2nd SERPINA1 variant Line 12953 n=11 CFS 6% n=3 Other 3% 14:94381078 rs6647

Serine protease inhibitor whose targets include elastase, plasmin, thrombin, trypsin, chymotrypsin, and plasminogen activator. Defects in this gene can cause emphysema or liver disease associated with alpha-1 anti-trypsin deficiency. Symptoms may include shortness of breath and wheezing, repeated infections of the lungs or the liver, yellow skin, fatigue, rapid heartbeat when standing, vision problems, and weight loss. However, some people with AATD may not have any problems.
IFITM2 line 6085 CFS n=76 (43%) versus Other n=23 (25.5%) 11:308290 rs1058900
Interferon -induced antiviral protein which inhibits the entry of viruses to the host cell cytoplasm, preventing subsequent viral fusion and release of viral contents into the cytosol. Active against multiple viruses, including influenza A virus, SARS coronavirus (SARS-CoV), Marburg virus (MARV), Ebola virus (EBOV), Dengue virus (DNV), West Nile virus (WNV), human immunodeficiency virus type 1 (HIV-1) and vesicular stomatitis virus (VSV).
GTPBP6 line 42680 in 60 CFS versus 22 Others (34% vs 24%) no rs# X:315276

GTP binding protein on X/Y chromosomes, role in carbohydrate pathways.

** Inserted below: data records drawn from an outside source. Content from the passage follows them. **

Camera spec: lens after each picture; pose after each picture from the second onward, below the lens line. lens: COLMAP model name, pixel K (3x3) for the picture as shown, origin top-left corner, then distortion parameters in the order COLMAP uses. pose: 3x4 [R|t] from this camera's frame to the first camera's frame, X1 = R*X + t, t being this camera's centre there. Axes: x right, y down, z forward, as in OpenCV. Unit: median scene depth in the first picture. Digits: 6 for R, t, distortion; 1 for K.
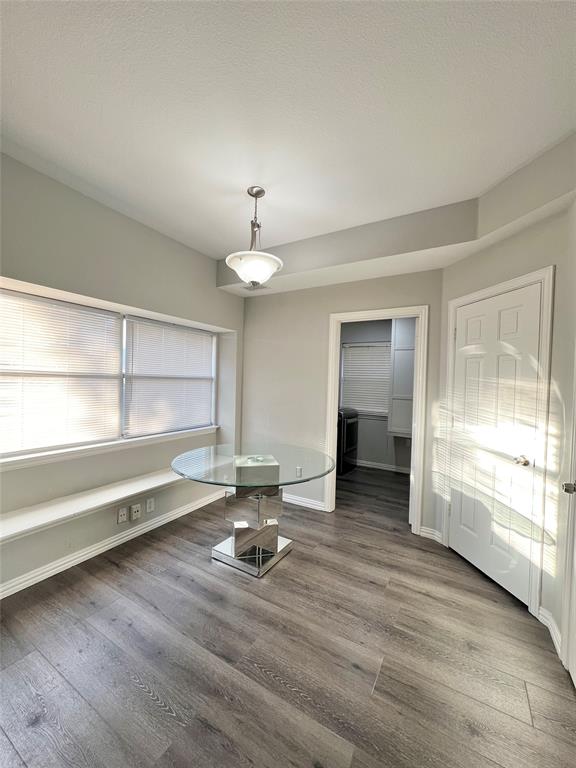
lens RADIAL K [[306.4, 0, 287.4], [0, 306.4, 385.9], [0, 0, 1]] dist [0.002519, 0.000242]
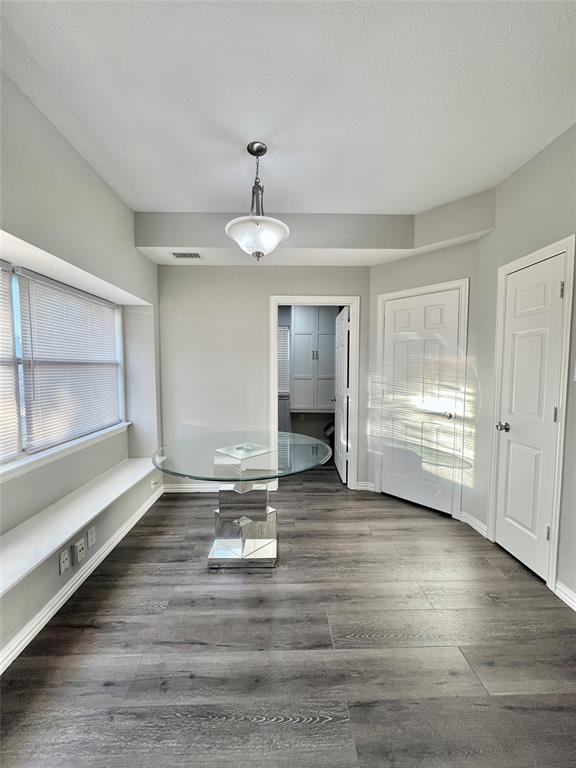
lens RADIAL K [[306.4, 0, 286.4], [0, 306.4, 383.8], [0, 0, 1]] dist [0.002519, 0.000242]
pose [[0.846838, -0.056089, 0.528884, -0.472993], [0.034121, 0.998105, 0.051217, 0.003569], [-0.530755, -0.025326, 0.847147, 0.159839]]
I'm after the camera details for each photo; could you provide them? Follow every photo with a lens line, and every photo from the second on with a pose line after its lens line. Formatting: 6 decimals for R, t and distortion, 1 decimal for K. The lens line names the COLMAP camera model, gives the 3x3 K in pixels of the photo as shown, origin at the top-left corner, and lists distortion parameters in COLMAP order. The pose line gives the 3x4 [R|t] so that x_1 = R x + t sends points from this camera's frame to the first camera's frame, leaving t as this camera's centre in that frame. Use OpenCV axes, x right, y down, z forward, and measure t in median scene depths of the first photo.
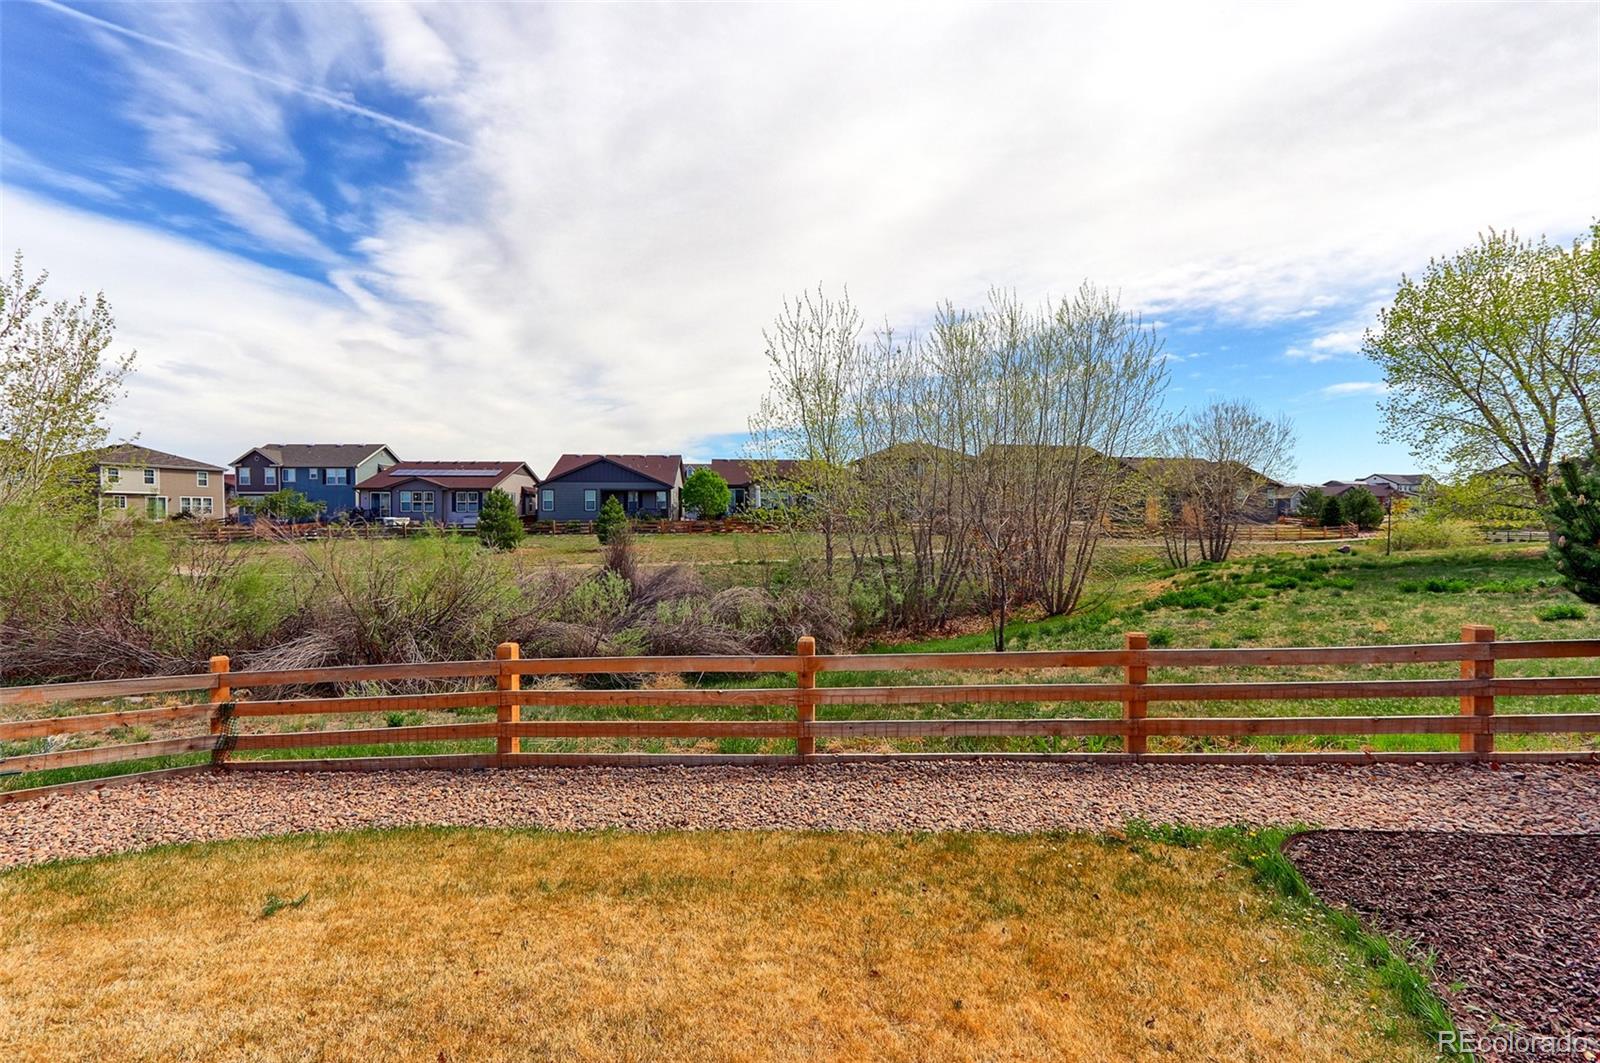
lens RADIAL K [[730.9, 0, 785.8], [0, 730.9, 521.9], [0, 0, 1]] dist [0.003099, 0.000365]
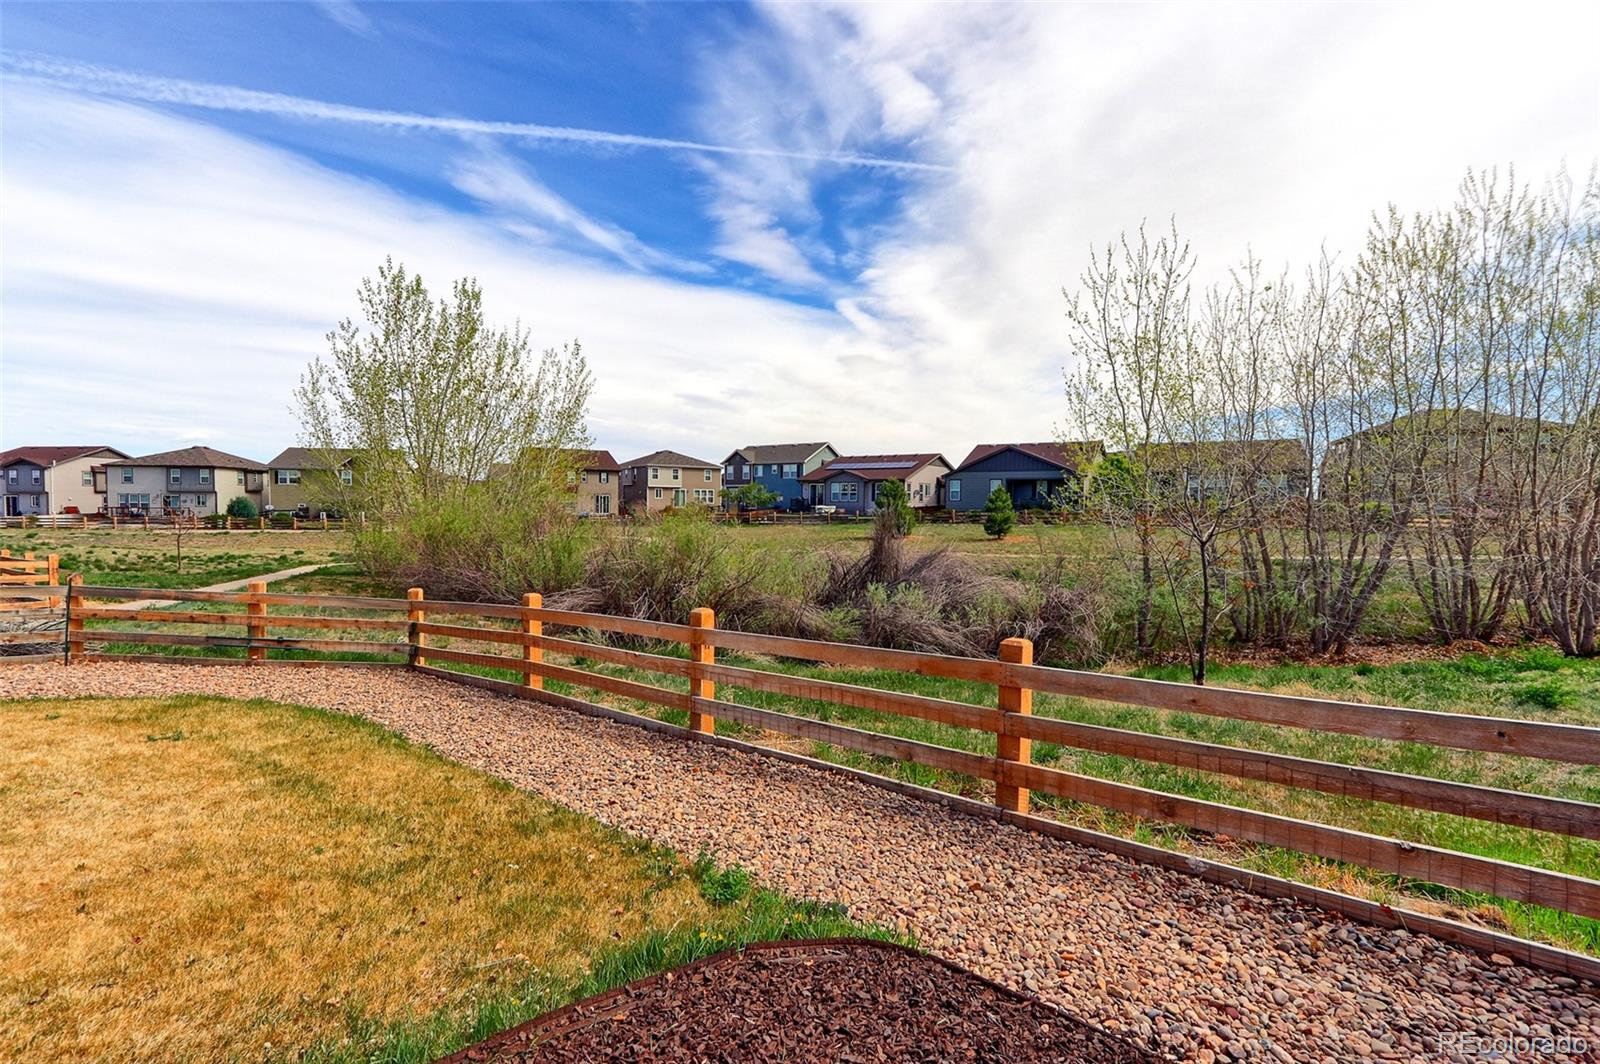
lens RADIAL K [[730.9, 0, 785.8], [0, 730.9, 522.4], [0, 0, 1]] dist [0.003099, 0.000365]
pose [[0.824067, 0.020296, -0.566128, 0.145034], [-0.013835, 0.999781, 0.015704, 0.006451], [0.566323, -0.005108, 0.824168, 0.061667]]
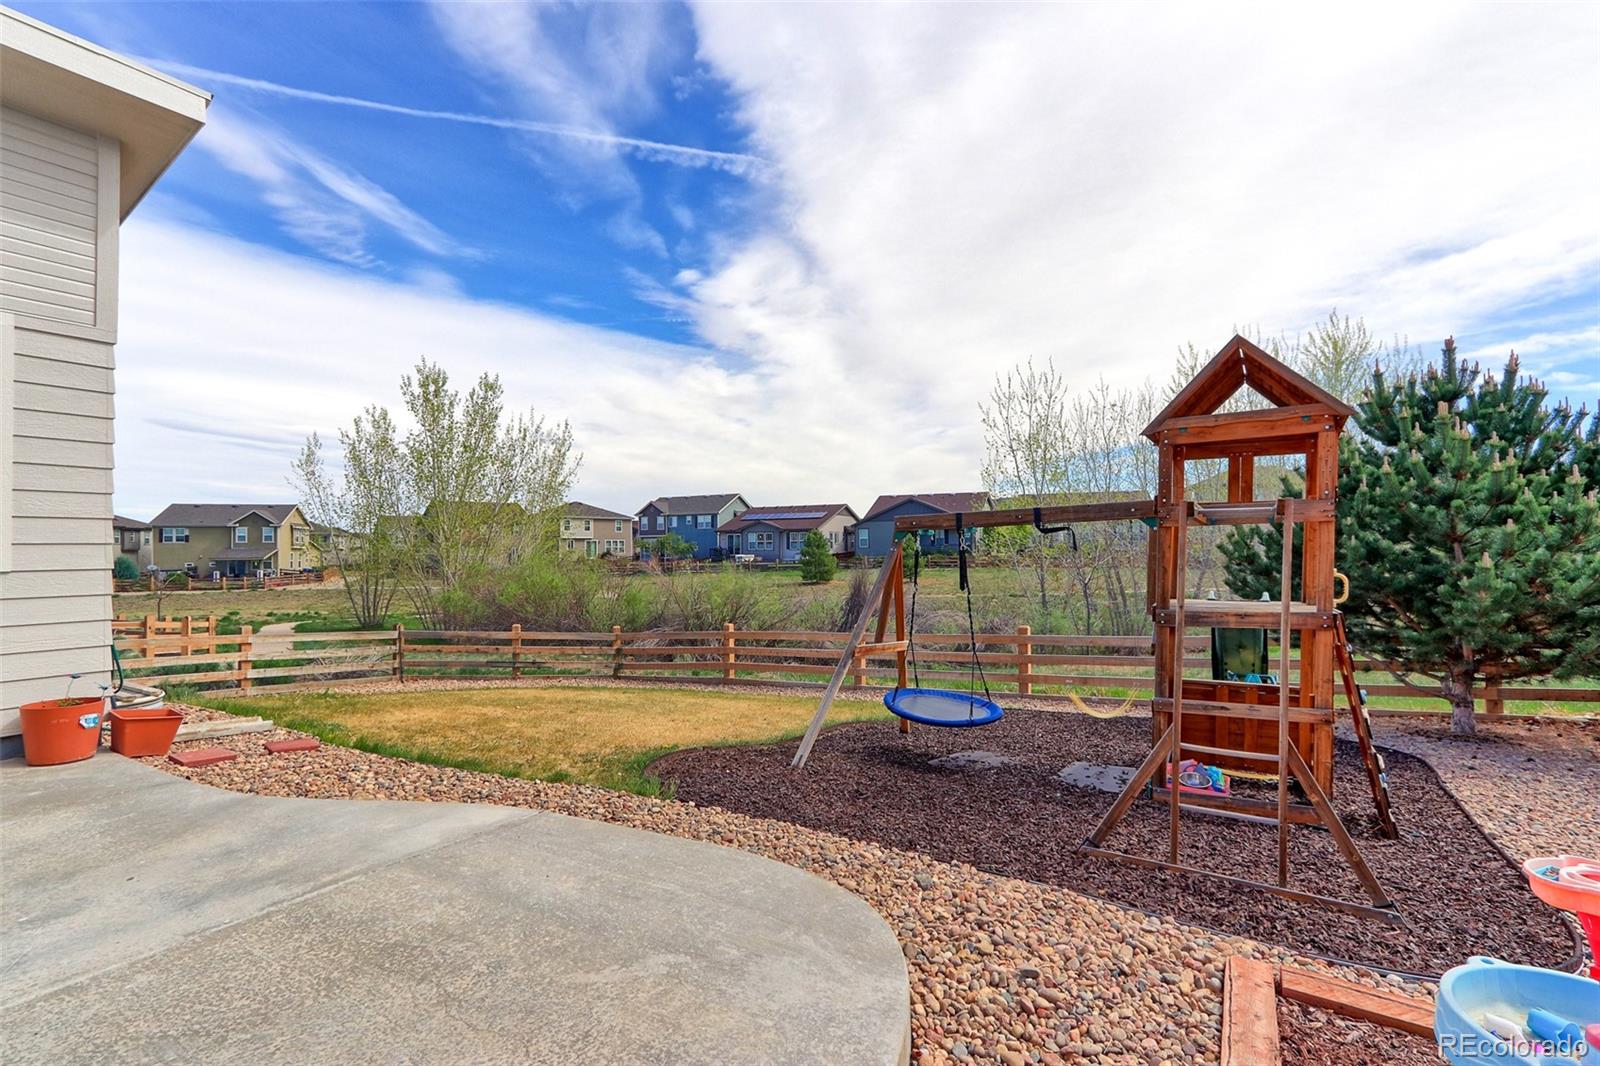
lens RADIAL K [[740.9, 0, 776.1], [0, 740.9, 516.2], [0, 0, 1]] dist [-0.001720, 0.000039]
pose [[0.894007, -0.030668, -0.447002, 0.158203], [0.006833, 0.998472, -0.054838, -0.004451], [0.448001, 0.045971, 0.892851, -0.188927]]
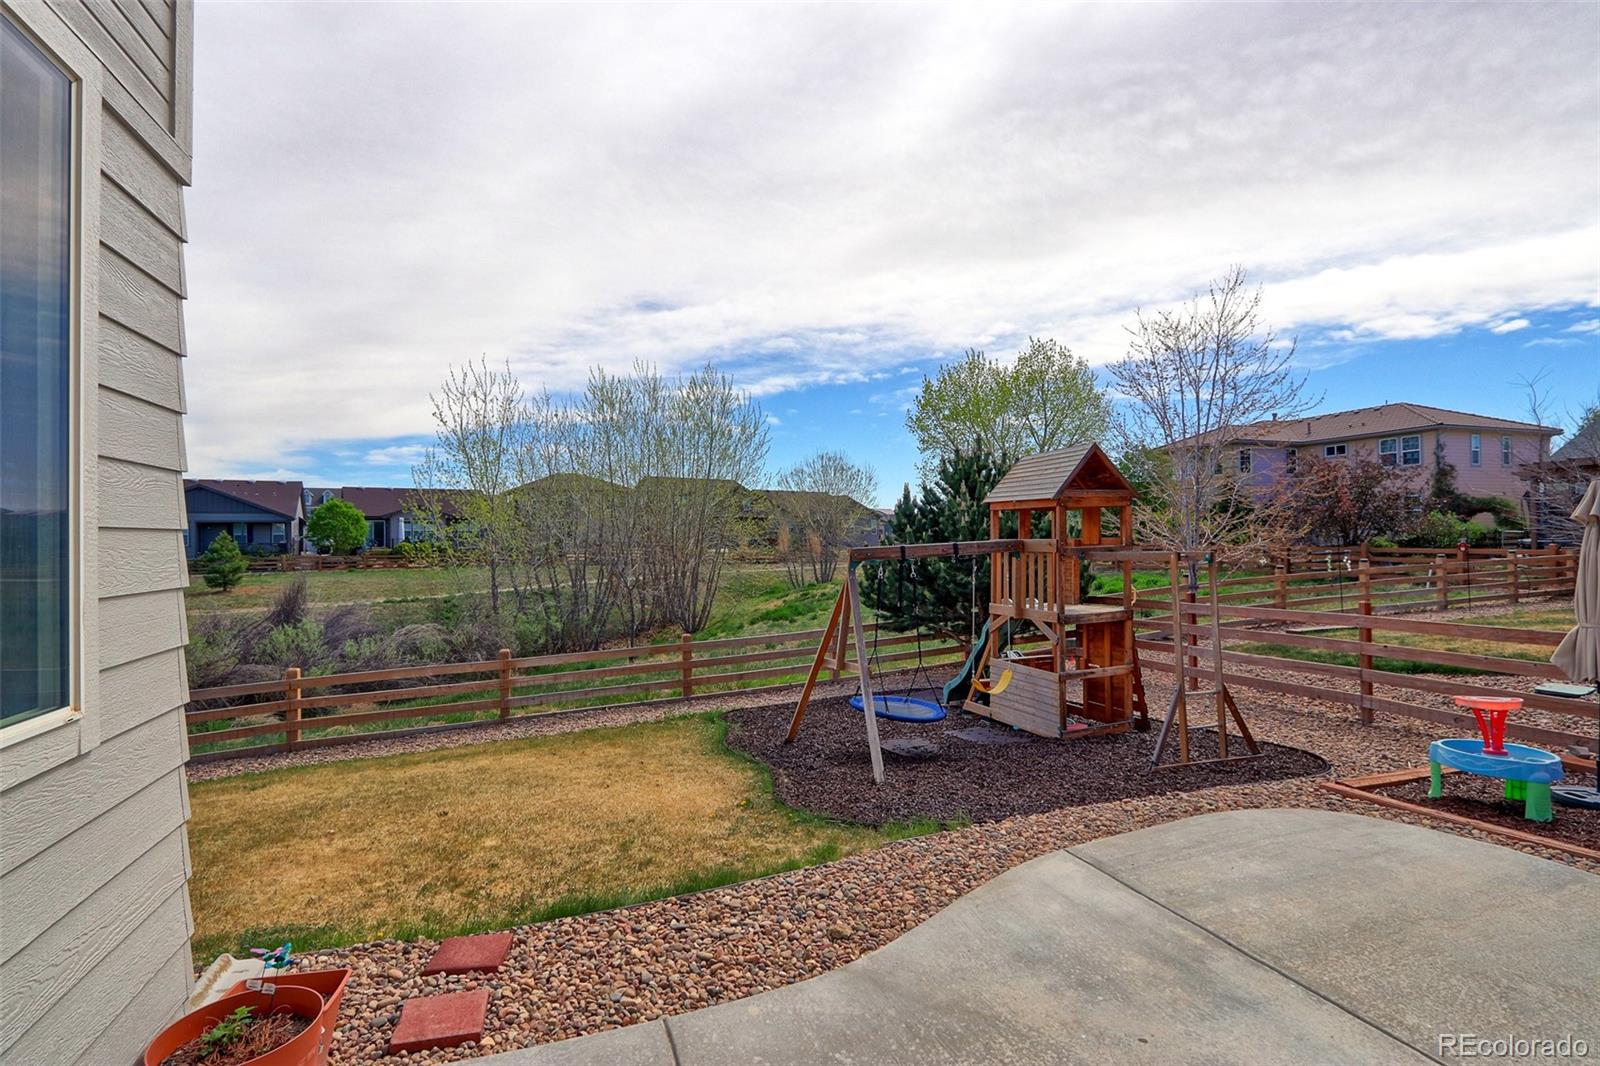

Note: This report complete 0n 12/05/18 may be updated if our full sample data analysis later identifies other gene variants which have an increased frequency in ME/CFS patients and which this individual patient may carry.
 

SlamDancin

Senior Member
Messages
513
Interesting, I have a 'horn' on the back of my skull too - just assumed everyone did.

From Wiki:

"...whereas one patient has survived to age 57."

Gulp.

It’s also been suggested that I’m going down a hypochondriac rabbit hole with some of these results so I don’t want to scare anyone. My bad
 

Mary

Moderator Resource
Messages
17,292
Location
Southern California
This can only occur if the kidneys are high pH. If they are low pH, the citrate moves the other way and is scavanged from the urine and instead acid loads are dumped there. This leaves less citrate to bind calcium and possibly more oxalate in the kidneys.
When I first started taking potassium some 9 nears ago (can't believe it's been that long! :eek:), I was taking potassium citrate. However, I rather quickly developed either an irritated bladder or bladder infection. I did some reading and found one reference to potassium citrate causing these issues. I stopped it (switched to potassium gluconate) and the problem went away. So I've stayed away from potassium citrate ever since. Now I'm wondering if perhaps my kidney pH might have been a factor in this issue. I have no idea what my kidney pH was but perhaps it was low. Overall I tend to be acidic.